The Role of the Executor

There are plenty of fancy words in law that actually have very basic definitions. Estate planning law is no different, with plenty of legal terms that can often be hard to unpack and understand. One such term that gets thrown around a great deal in the field of estate planning is “executor.” Who is an executor? What is their role? The following information may help you understand more about an executor and their role in your estate planning.

What is an executor?

The person creating a Will, known as the testator, will name someone that will be responsible for administering the provisions of the will in compliance with the law known as the executor. Basically, an executor oversees making sure that debts are paid and remaining assets are distributed per the testator’s wishes. Depending on the characteristics of your estate, some of the executor’s jobs may include:

  •      Communicating the testator’s wishes to family and other beneficiaries;
  •      Distribution of assets per the testator’s wishes;
  •      Communicating with beneficiaries to keep them updated on the process of administering the estate;
  •      Selling of property per the testator’s wishes or, possibly, court order;
  •      Paying creditors and other entities to settle debts with money from the estate;
  •      Ensuring compliance with provisions of the estate; and
  •      Finalizing the administration of the state in compliance with the law.

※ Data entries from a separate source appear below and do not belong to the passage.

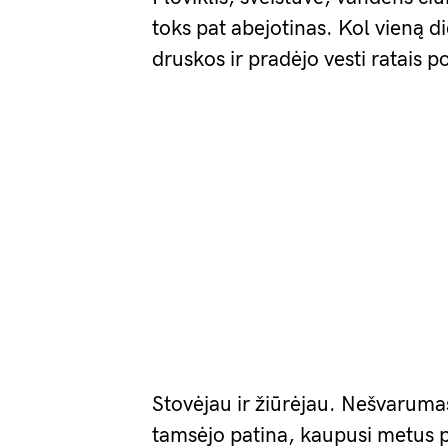
toks pat abejotinas. Kol vieną d
druskos ir pradėjo vesti ratais 
Stovėjau ir žiūrėjau. Nešvaruma
tamsėjo patina, kaupusi metus 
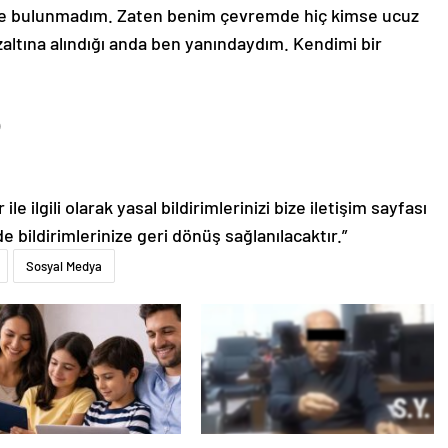
de bulunmadım. Zaten benim çevremde hiç kimse ucuz
altına alındığı anda ben yanındaydım. Kendimi bir
le ilgili olarak yasal bildirimlerinizi bize iletişim sayfası
de bildirimlerinize geri dönüş sağlanılacaktır.”
Sosyal Medya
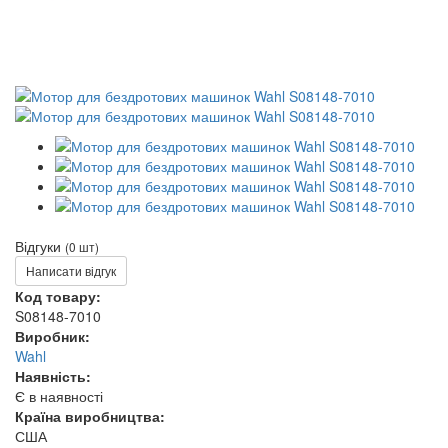
Відгуки
(0 шт)
Написати відгук
Код товару:
S08148-7010
Виробник:
Wahl
Наявність:
Є в наявності
Країна виробництва:
США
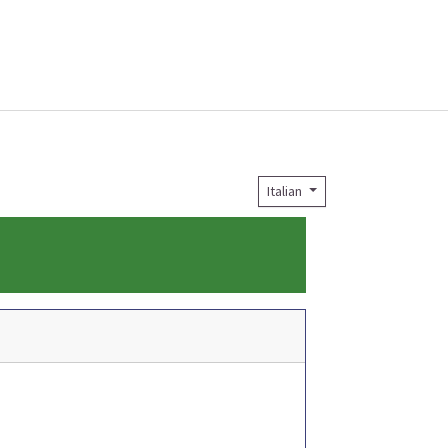
Italian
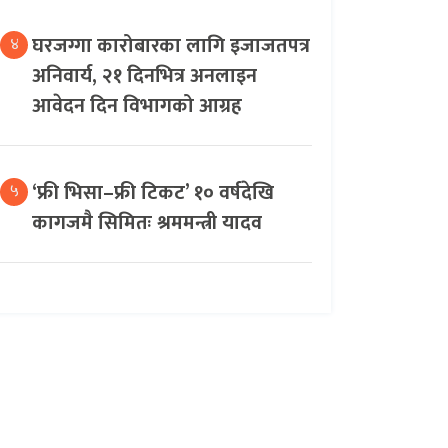
घरजग्गा कारोबारका लागि इजाजतपत्र
४
अनिवार्य, २१ दिनभित्र अनलाइन
आवेदन दिन विभागको आग्रह
‘फ्री भिसा–फ्री टिकट’ १० वर्षदेखि
५
कागजमै सिमितः श्रममन्त्री यादव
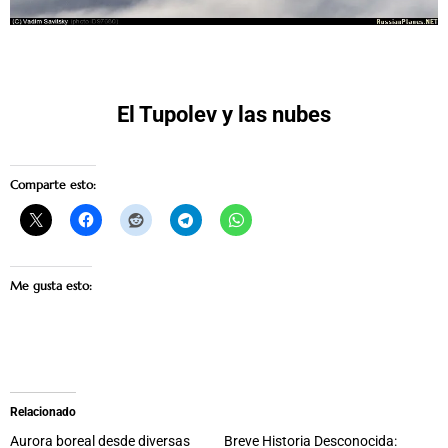
El Tupolev y las nubes
Comparte esto:
Me gusta esto:
Relacionado
Aurora boreal desde diversas
Breve Historia Desconocida:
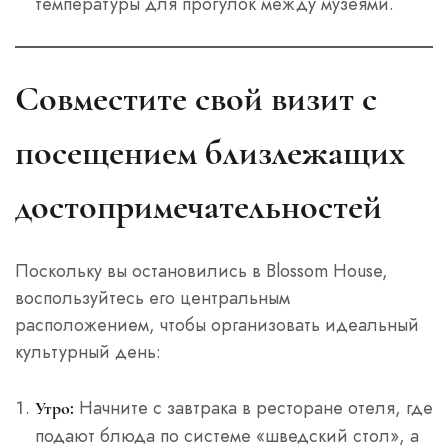
температуры для прогулок между музеями.
Совместите свой визит с
посещением близлежащих
достопримечательностей
Поскольку вы остановились в Blossom House,
воспользуйтесь его центральным
расположением, чтобы организовать идеальный
культурный день:
Начните с завтрака в ресторане отеля, где
Утро:
подают блюда по системе «шведский стол», а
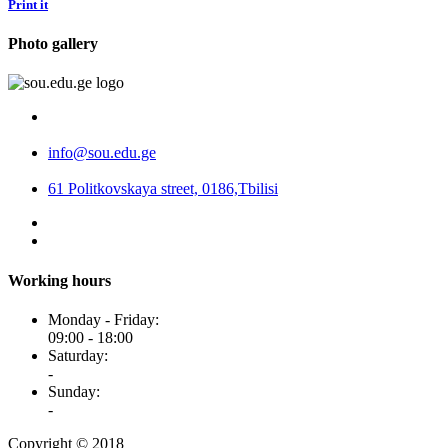
Print it
Photo gallery
info@sou.edu.ge
61 Politkovskaya street, 0186,Tbilisi
Working hours
Monday - Friday:
09:00 - 18:00
Saturday:
-
Sunday:
-
Copyright © 2018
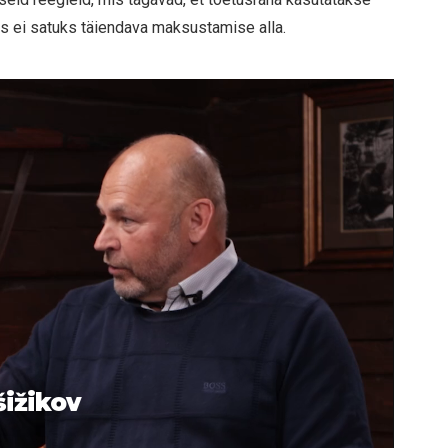
us ei satuks täiendava maksustamise alla.
šižikov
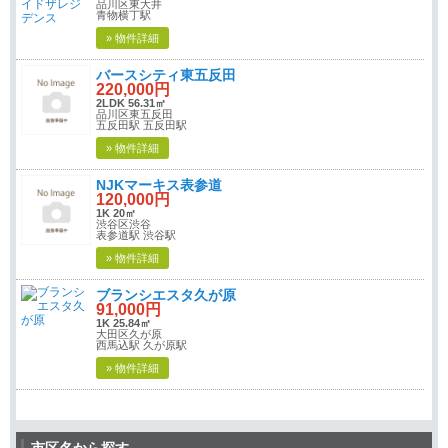
品川区東大井
青物横丁駅
» 物件詳細
バースシティ東五反田
220,000円
2LDK 56.31㎡
品川区東五反田
五反田駅 五反田駅
» 物件詳細
NJKマーキス表参道
120,000円
1K 20㎡
渋谷区渋谷
表参道駅 渋谷駅
» 物件詳細
ブランシエスタ久が原
91,000円
1K 25.84㎡
大田区久が原
西馬込駅 久が原駅
» 物件詳細
市区名から探す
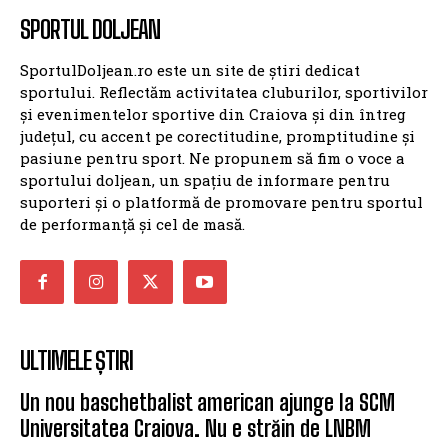
SPORTUL DOLJEAN
SportulDoljean.ro este un site de știri dedicat
sportului. Reflectăm activitatea cluburilor, sportivilor
și evenimentelor sportive din Craiova și din întreg
județul, cu accent pe corectitudine, promptitudine și
pasiune pentru sport. Ne propunem să fim o voce a
sportului doljean, un spațiu de informare pentru
suporteri și o platformă de promovare pentru sportul
de performanță și cel de masă.
ULTIMELE ȘTIRI
Un nou baschetbalist american ajunge la SCM
Universitatea Craiova. Nu e străin de LNBM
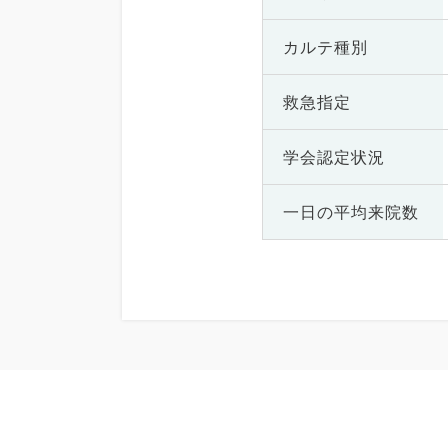
カルテ種別
救急指定
学会認定状況
一日の
平均来院数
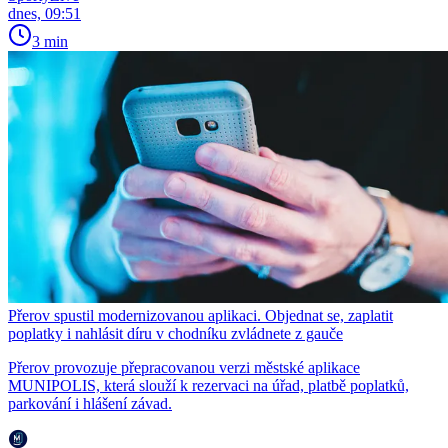
dnes, 09:51
3 min
Přerov spustil modernizovanou aplikaci. Objednat se, zaplatit
poplatky i nahlásit díru v chodníku zvládnete z gauče
Přerov provozuje přepracovanou verzi městské aplikace
MUNIPOLIS, která slouží k rezervaci na úřad, platbě poplatků,
parkování i hlášení závad.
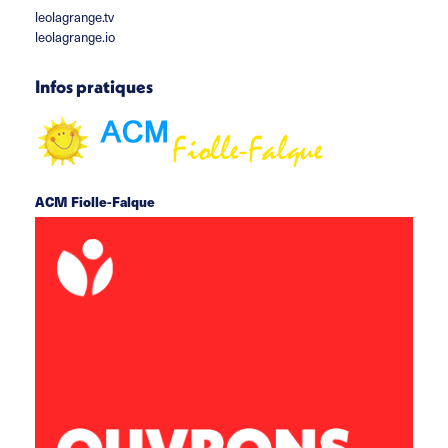
leolagrange.tv
leolagrange.io
Infos pratiques
ACM Fiolle-Falque
rue du docteur Fiolle 13006 Marseille
acm.fiollefalque@leolagrange.org
06 69 93 49 61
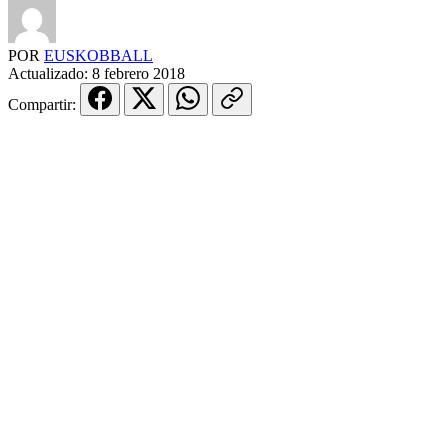
POR
EUSKOBBALL
Actualizado:
8 febrero 2018
Compartir:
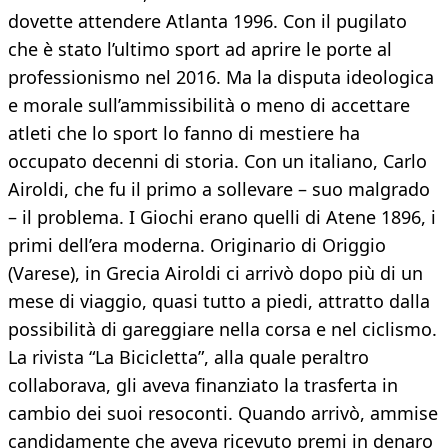
dovette attendere Atlanta 1996. Con il pugilato
che è stato l’ultimo sport ad aprire le porte al
professionismo nel 2016. Ma la disputa ideologica
e morale sull’ammissibilità o meno di accettare
atleti che lo sport lo fanno di mestiere ha
occupato decenni di storia. Con un italiano, Carlo
Airoldi, che fu il primo a sollevare – suo malgrado
– il problema. I Giochi erano quelli di Atene 1896, i
primi dell’era moderna. Originario di Origgio
(Varese), in Grecia Airoldi ci arrivò dopo più di un
mese di viaggio, quasi tutto a piedi, attratto dalla
possibilità di gareggiare nella corsa e nel ciclismo.
La rivista “La Bicicletta”, alla quale peraltro
collaborava, gli aveva finanziato la trasferta in
cambio dei suoi resoconti. Quando arrivò, ammise
candidamente che aveva ricevuto premi in denaro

An executor doesn’t start managing your estate until after you pass away. It is important to select an individual or organization that you trust and to make sure that all documentation is accurate, complete, up-to-date, and complies with the law. Your estate planning attorney can review your estate plan with you and help you make any necessary updates or modifications.

Who is eligible to be an executor?

While the role of the executor may seem relatively simple, the process can be complex and time-consuming. You want to select an individual that you are confident can perform the necessary tasks in line with your wishes. In New York, as in most states, anyone can be an executor as long they are at least 18 years of age and of sound mind to be able to carry out their duties.

Also, individuals with felony convictions are not allowed to serve as executors. New York Surrogate’s Court Procedural Act §707 denies a person the ability to serve as executor if that person has issues with “substance abuse, dishonesty, improvidence, a want of understanding,” or has other qualities that may make them unfit to serve as an executor. There is also a chance that an individual that cannot read and write fluently in English could be barred from serving as an executor depending on the circumstances of the individual case.

The rules about who can and cannot serve as an executor allow for a broad range of people to serve in the role. One important thing to consider is if the person you have named as executor will be around to do so. It’s generally not advisable to select your best friend because they are likely close to your age, and it is difficult to determine if they will be able to fulfill their duties when the time comes either because of incapacity or potentially their own death.

Many individuals choose an entity, like a bank, to serve as their executor. These types of entities are usually impartial and likely to retain existence for many years to come. You should also keep in mind that executor fees are established by statute, so make sure to factor in executor fees when designing your estate plan.